11人のメンバーでデビューした「INTO1」(イントゥーワン)
11人のメンバーでデビューした「INTO1」(イントゥーワン)

 「PRODUCE 101 JAPAN」という番組名にピンとくる人も少なくないだろう。吉本興業らが関わり、アイドルグループの「JO1」がデビューしたオーディション番組だ。「PRODUCE 101」はもともと韓国のオーディション番組だが、冒頭の3人が参加していた「創造営」は、これをモチーフに3年前に始まった。中国テンセントが中国国内向けの「テンセントビデオ」と海外向けの「WeTV」で配信しており、シリーズの合計再生回数が50億回を超えるといわれる人気番組だ。

 そのシーズン4である「創造営2021」に挑んだのがエイベックス・エンタテインメント(東京・港)で日米ハーフの男性グループ「INTERSECTION」、日中混合の男性グループ「WARPs UP」というグループに所属していた合計5人。うち冒頭で名前を挙げた3人が約2カ月のオーディションを勝ち抜き、2021年4月24日に中国でデビューした。

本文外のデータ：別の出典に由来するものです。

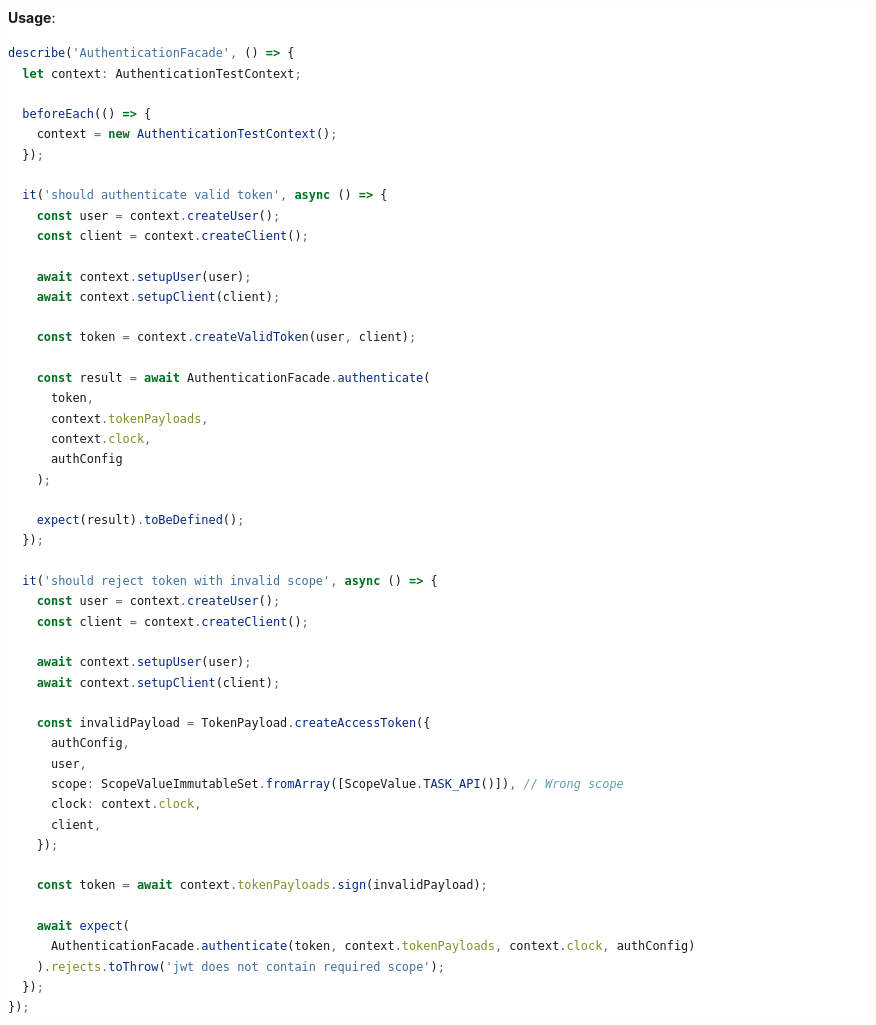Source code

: **Usage**:
```typescript
describe('AuthenticationFacade', () => {
  let context: AuthenticationTestContext;

  beforeEach(() => {
    context = new AuthenticationTestContext();
  });

  it('should authenticate valid token', async () => {
    const user = context.createUser();
    const client = context.createClient();
    
    await context.setupUser(user);
    await context.setupClient(client);
    
    const token = context.createValidToken(user, client);
    
    const result = await AuthenticationFacade.authenticate(
      token,
      context.tokenPayloads,
      context.clock,
      authConfig
    );
    
    expect(result).toBeDefined();
  });

  it('should reject token with invalid scope', async () => {
    const user = context.createUser();
    const client = context.createClient();
    
    await context.setupUser(user);
    await context.setupClient(client);
    
    const invalidPayload = TokenPayload.createAccessToken({
      authConfig,
      user,
      scope: ScopeValueImmutableSet.fromArray([ScopeValue.TASK_API()]), // Wrong scope
      clock: context.clock,
      client,
    });
    
    const token = await context.tokenPayloads.sign(invalidPayload);
    
    await expect(
      AuthenticationFacade.authenticate(token, context.tokenPayloads, context.clock, authConfig)
    ).rejects.toThrow('jwt does not contain required scope');
  });
});
```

 「中国でのオーディションなので、まさか日本から3人もメンバーに入るとは思っていなかった」。興奮気味に話すのは、エイベックス・アジアの髙橋俊太社長だ。デビューメンバーは中国人、タイ人など11人。視聴者からの投票などで選ばれ、日本人3人の得票数はいずれも1600万票を超えた。グループ名は「INTO1」(イントゥーワン)。インターナショナル、インターネットといったイメージを含む。

「創造営2021」の最終回のパフォーマンスの様子
「創造営2021」の最終回のパフォーマンスの様子

 創造営2021に挑んだ5人は、中国に到着後、新型コロナウイルス感染症拡大対策のための2週間の隔離生活を経てオーディションに参加した。メンバーは中国語も話せず、右も左も分からない異国の地で中国やタイなどからの参加者と共同生活をしながら歌やダンスの練習を続けた。スマートフォンも没収され、オーディション期間中に日本の家族に連絡できたのは中国の旧正月前夜の1回だけだったという。20年11月末に中国に入ってから番組終了までは約5カ月。最終回では、涙を流しながら中国語で喜びを語るほどに……。選ばれた11人のメンバーでデビュー曲も披露した。